With the Scottish Parliament elections approaching, the Unit gathered together three experts to discuss the prospect of Boris Johnson seeking to block a second Scottish independence referendum, and how the Scottish government might respond to such efforts. Charlotte Kincaid summarises the contributions.

With the May 2021 Scottish Parliament elections approaching, and the recent attention on the continuing political conflict between First Minister Nicola Sturgeon and her predecessor Alex Salmond, eyes are very much on Scotland and the prospect of a second independence referendum (‘Indyref2’). Boris Johnson has said he would refuse a referendum, but is this possible, and what would be the ramifications? To explore the possibility of Indyref2 and how such a referendum would be brought about, the Constitution Unit hosted a webinar with three experts: Professor Aileen McHarg of Durham Law School; James Forsyth, political editor of The Spectator magazine; and Dr Alan Renwick, Deputy Director of the Constitution Unit. The summaries below are presented in order of the speakers’ contributions.

Professor Aileen McHarg

Professor McHarg explored a number of pathways to a referendum from a legal perspective. She first addressed if the UK government can prevent a second Scottish independence referendum: it can, and it isn’t required to agree to a Section 30 order, or amendments to the Scotland Act to enable Holyrood to legislate for a second referendum – as was the case for the 2014 referendum.

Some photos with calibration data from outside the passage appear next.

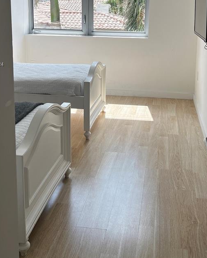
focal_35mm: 48
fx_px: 367
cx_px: 112
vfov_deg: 37.8
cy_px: 65
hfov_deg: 31.5
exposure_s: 1/833
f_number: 1.5
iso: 50
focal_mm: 5.7
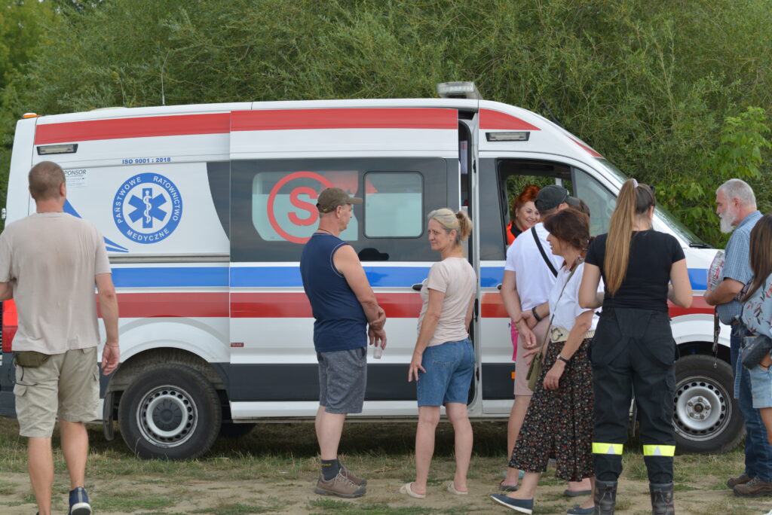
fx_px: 1824
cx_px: 386
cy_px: 258
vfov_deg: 16.1
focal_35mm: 85
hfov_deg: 23.9
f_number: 5.6
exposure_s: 1/640
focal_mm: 85
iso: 400
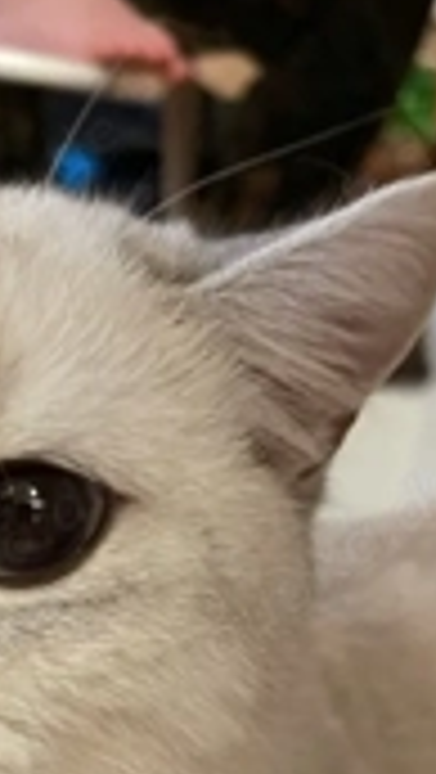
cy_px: 612
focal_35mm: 66
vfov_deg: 31.1
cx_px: 85
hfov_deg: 18.1
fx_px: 1354
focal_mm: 4.2
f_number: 1.6
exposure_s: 1/50
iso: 320
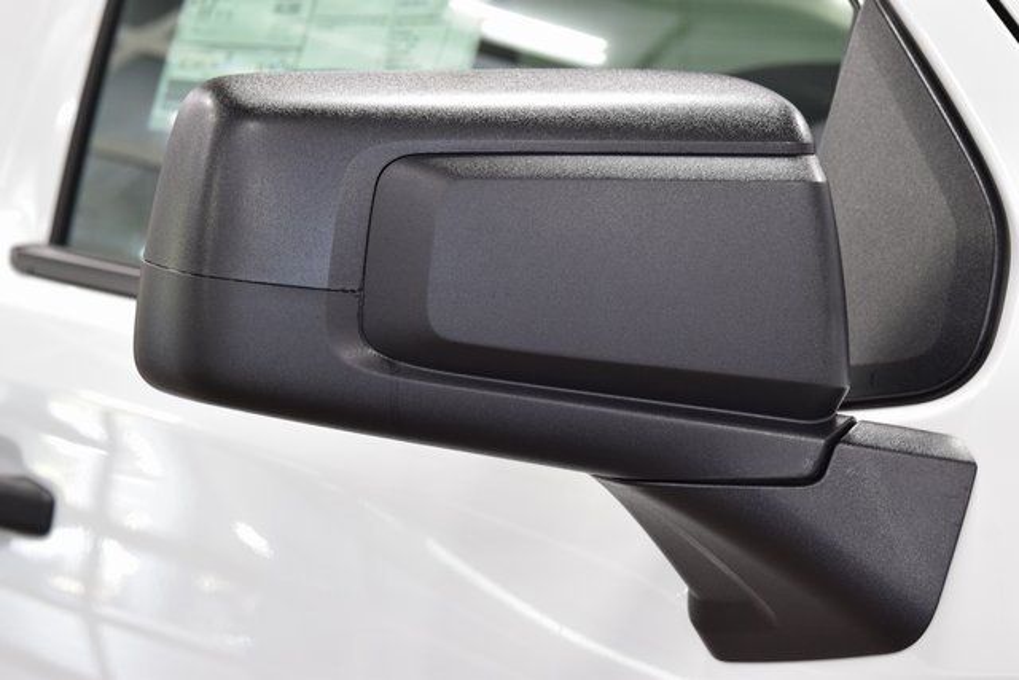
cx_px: 510
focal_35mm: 90
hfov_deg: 22.6
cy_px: 340
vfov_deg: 15.2
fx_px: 2548
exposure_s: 1/30
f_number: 7.1
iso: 1250
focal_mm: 60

But can the Scottish Parliament legislate for a referendum without a Section 30 order? This is less clear. The SNP has marked its intention to unilaterally introduce a referendum bill with or without a Section 30 order if it wins a majority in Holyrood following the May elections. If the bill passed, it would be subject to legal challenge. If the bill were judged as beyond the Scottish Parliament’s competence, any referendum which followed would not have a legal grounding, and in Aileen’s view, the idea of a referendum was ‘a non-starter’. She described talk of a wildcat referendum – such as that experienced in Catalonia in 2017 as ‘entirely misplaced’. There would be questions concerning the legitimacy of a unilaterally-called referendum, even if it were ruled lawful by the Supreme Court; unionists may be unwilling to engage in such a referendum.

Another possible pathway, although unlikely, is Westminster legislating to dissolve the Union. This is possible because a referendum on Scottish independence is not a legal requirement of independence.